## EXERCISE GOAL
Turn all of the records below into a numbered list, leaving out any blank lines.

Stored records
════════════════
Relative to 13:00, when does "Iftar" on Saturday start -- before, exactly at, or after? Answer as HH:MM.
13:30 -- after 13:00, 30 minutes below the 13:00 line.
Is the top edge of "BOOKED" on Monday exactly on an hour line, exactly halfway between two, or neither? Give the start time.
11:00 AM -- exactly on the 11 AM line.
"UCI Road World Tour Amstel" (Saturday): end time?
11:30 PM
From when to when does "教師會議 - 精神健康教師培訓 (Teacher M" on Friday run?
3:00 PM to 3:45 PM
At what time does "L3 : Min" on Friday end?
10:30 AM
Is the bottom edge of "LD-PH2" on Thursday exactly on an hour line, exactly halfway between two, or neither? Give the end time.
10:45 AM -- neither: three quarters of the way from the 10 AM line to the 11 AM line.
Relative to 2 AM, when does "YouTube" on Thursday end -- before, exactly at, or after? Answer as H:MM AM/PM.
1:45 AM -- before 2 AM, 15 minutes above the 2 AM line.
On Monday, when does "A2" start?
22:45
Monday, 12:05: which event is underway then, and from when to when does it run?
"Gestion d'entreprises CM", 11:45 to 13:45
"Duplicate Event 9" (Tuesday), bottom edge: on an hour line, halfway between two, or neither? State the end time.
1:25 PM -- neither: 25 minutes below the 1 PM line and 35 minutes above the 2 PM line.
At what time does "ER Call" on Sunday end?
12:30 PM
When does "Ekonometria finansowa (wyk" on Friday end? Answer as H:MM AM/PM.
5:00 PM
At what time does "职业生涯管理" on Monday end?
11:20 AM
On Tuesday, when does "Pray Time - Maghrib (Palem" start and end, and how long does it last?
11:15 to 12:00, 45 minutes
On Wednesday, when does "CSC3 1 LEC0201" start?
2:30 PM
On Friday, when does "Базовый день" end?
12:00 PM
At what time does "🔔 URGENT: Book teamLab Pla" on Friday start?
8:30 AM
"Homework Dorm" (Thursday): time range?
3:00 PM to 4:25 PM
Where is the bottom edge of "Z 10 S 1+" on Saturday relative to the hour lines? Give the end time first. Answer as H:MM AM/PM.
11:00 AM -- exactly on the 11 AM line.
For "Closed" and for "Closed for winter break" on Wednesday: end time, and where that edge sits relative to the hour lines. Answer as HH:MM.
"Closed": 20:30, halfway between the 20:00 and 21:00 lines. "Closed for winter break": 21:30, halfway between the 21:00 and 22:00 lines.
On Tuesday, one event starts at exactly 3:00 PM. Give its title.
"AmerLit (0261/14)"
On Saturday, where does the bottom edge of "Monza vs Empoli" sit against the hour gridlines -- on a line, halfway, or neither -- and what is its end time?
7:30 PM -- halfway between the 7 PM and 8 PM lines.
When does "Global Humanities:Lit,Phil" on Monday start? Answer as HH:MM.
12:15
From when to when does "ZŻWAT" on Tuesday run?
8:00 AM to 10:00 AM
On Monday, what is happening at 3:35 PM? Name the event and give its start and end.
════════════════
## PROBLEM SOLUTION
1. Relative to 13:00, when does "Iftar" on Saturday start -- before, exactly at, or after? Answer as HH:MM.
2. 13:30 -- after 13:00, 30 minutes below the 13:00 line.
3. Is the top edge of "BOOKED" on Monday exactly on an hour line, exactly halfway between two, or neither? Give the start time.
4. 11:00 AM -- exactly on the 11 AM line.
5. "UCI Road World Tour Amstel" (Saturday): end time?
6. 11:30 PM
7. From when to when does "教師會議 - 精神健康教師培訓 (Teacher M" on Friday run?
8. 3:00 PM to 3:45 PM
9. At what time does "L3 : Min" on Friday end?
10. 10:30 AM
11. Is the bottom edge of "LD-PH2" on Thursday exactly on an hour line, exactly halfway between two, or neither? Give the end time.
12. 10:45 AM -- neither: three quarters of the way from the 10 AM line to the 11 AM line.
13. Relative to 2 AM, when does "YouTube" on Thursday end -- before, exactly at, or after? Answer as H:MM AM/PM.
14. 1:45 AM -- before 2 AM, 15 minutes above the 2 AM line.
15. On Monday, when does "A2" start?
16. 22:45
17. Monday, 12:05: which event is underway then, and from when to when does it run?
18. "Gestion d'entreprises CM", 11:45 to 13:45
19. "Duplicate Event 9" (Tuesday), bottom edge: on an hour line, halfway between two, or neither? State the end time.
20. 1:25 PM -- neither: 25 minutes below the 1 PM line and 35 minutes above the 2 PM line.
21. At what time does "ER Call" on Sunday end?
22. 12:30 PM
23. When does "Ekonometria finansowa (wyk" on Friday end? Answer as H:MM AM/PM.
24. 5:00 PM
25. At what time does "职业生涯管理" on Monday end?
26. 11:20 AM
27. On Tuesday, when does "Pray Time - Maghrib (Palem" start and end, and how long does it last?
28. 11:15 to 12:00, 45 minutes
29. On Wednesday, when does "CSC3 1 LEC0201" start?
30. 2:30 PM
31. On Friday, when does "Базовый день" end?
32. 12:00 PM
33. At what time does "🔔 URGENT: Book teamLab Pla" on Friday start?
34. 8:30 AM
35. "Homework Dorm" (Thursday): time range?
36. 3:00 PM to 4:25 PM
37. Where is the bottom edge of "Z 10 S 1+" on Saturday relative to the hour lines? Give the end time first. Answer as H:MM AM/PM.
38. 11:00 AM -- exactly on the 11 AM line.
39. For "Closed" and for "Closed for winter break" on Wednesday: end time, and where that edge sits relative to the hour lines. Answer as HH:MM.
40. "Closed": 20:30, halfway between the 20:00 and 21:00 lines. "Closed for winter break": 21:30, halfway between the 21:00 and 22:00 lines.
41. On Tuesday, one event starts at exactly 3:00 PM. Give its title.
42. "AmerLit (0261/14)"
43. On Saturday, where does the bottom edge of "Monza vs Empoli" sit against the hour gridlines -- on a line, halfway, or neither -- and what is its end time?
44. 7:30 PM -- halfway between the 7 PM and 8 PM lines.
45. When does "Global Humanities:Lit,Phil" on Monday start? Answer as HH:MM.
46. 12:15
47. From when to when does "ZŻWAT" on Tuesday run?
48. 8:00 AM to 10:00 AM
49. On Monday, what is happening at 3:35 PM? Name the event and give its start and end.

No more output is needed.